--- About this task ---
Write out, exactly as they stand, the line containing "598px; border-collapse: collapse;" and all subsequent lines up to and including the final line of the records.

═════ Data shown

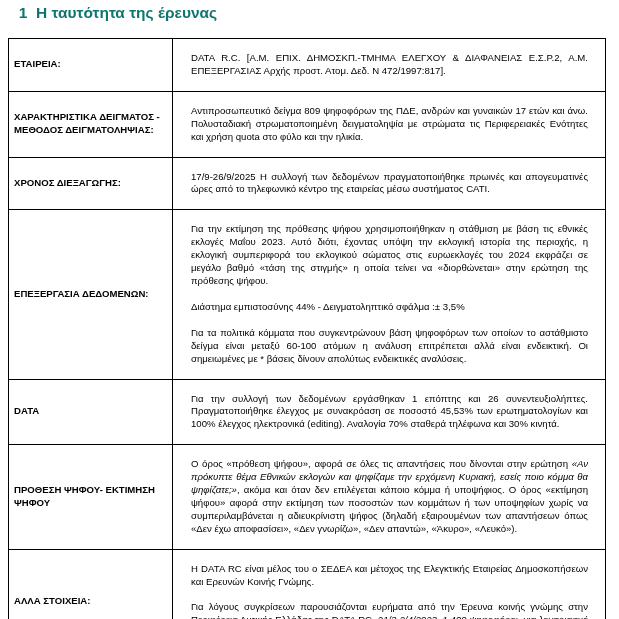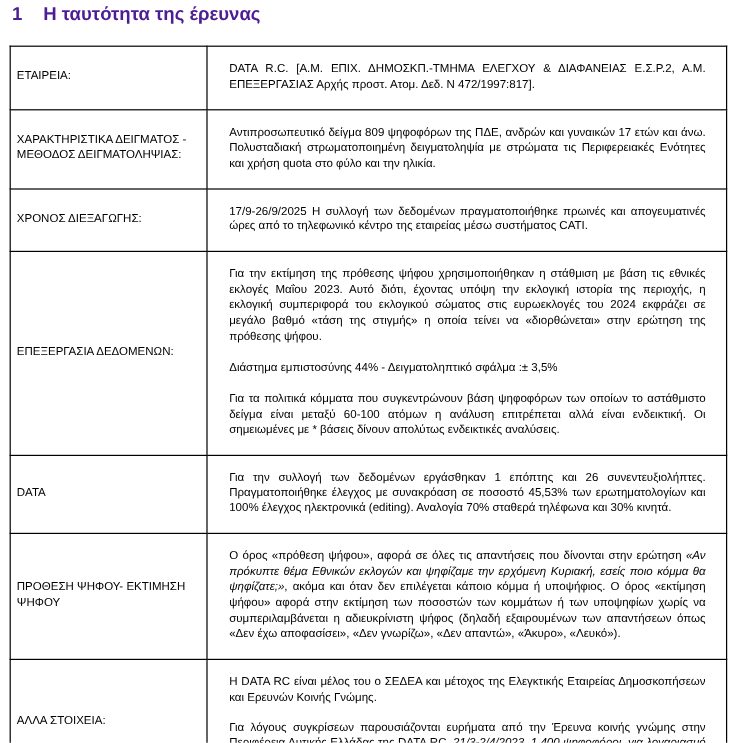--- a/index.html
+++ b/index.html
@@ -6,7 +6,7 @@
   body { width: 619px; height: 619px; overflow: hidden; position: relative;
          font-family: "Liberation Sans", "DejaVu Sans", sans-serif; color: #000; }
   .heading { position: absolute; left: 10px; top: 4px; font-size: 15.5px; font-weight: bold;
-             color: #4c1d95; white-space: nowrap; }
+             color: #0f766e; white-space: nowrap; text-align: center; }
   .heading .num { display: inline-block; width: 26px; }
   table.survey { position: absolute; left: 8px; top: 38px; width: 598px; border-collapse: collapse;
                  table-layout: fixed; font-size: 9.6px; line-height: 12.9px; }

══════════

--- Written answer ---
   table.survey { position: absolute; left: 8px; top: 38px; width: 598px; border-collapse: collapse;
                  table-layout: fixed; font-size: 9.6px; line-height: 12.9px; }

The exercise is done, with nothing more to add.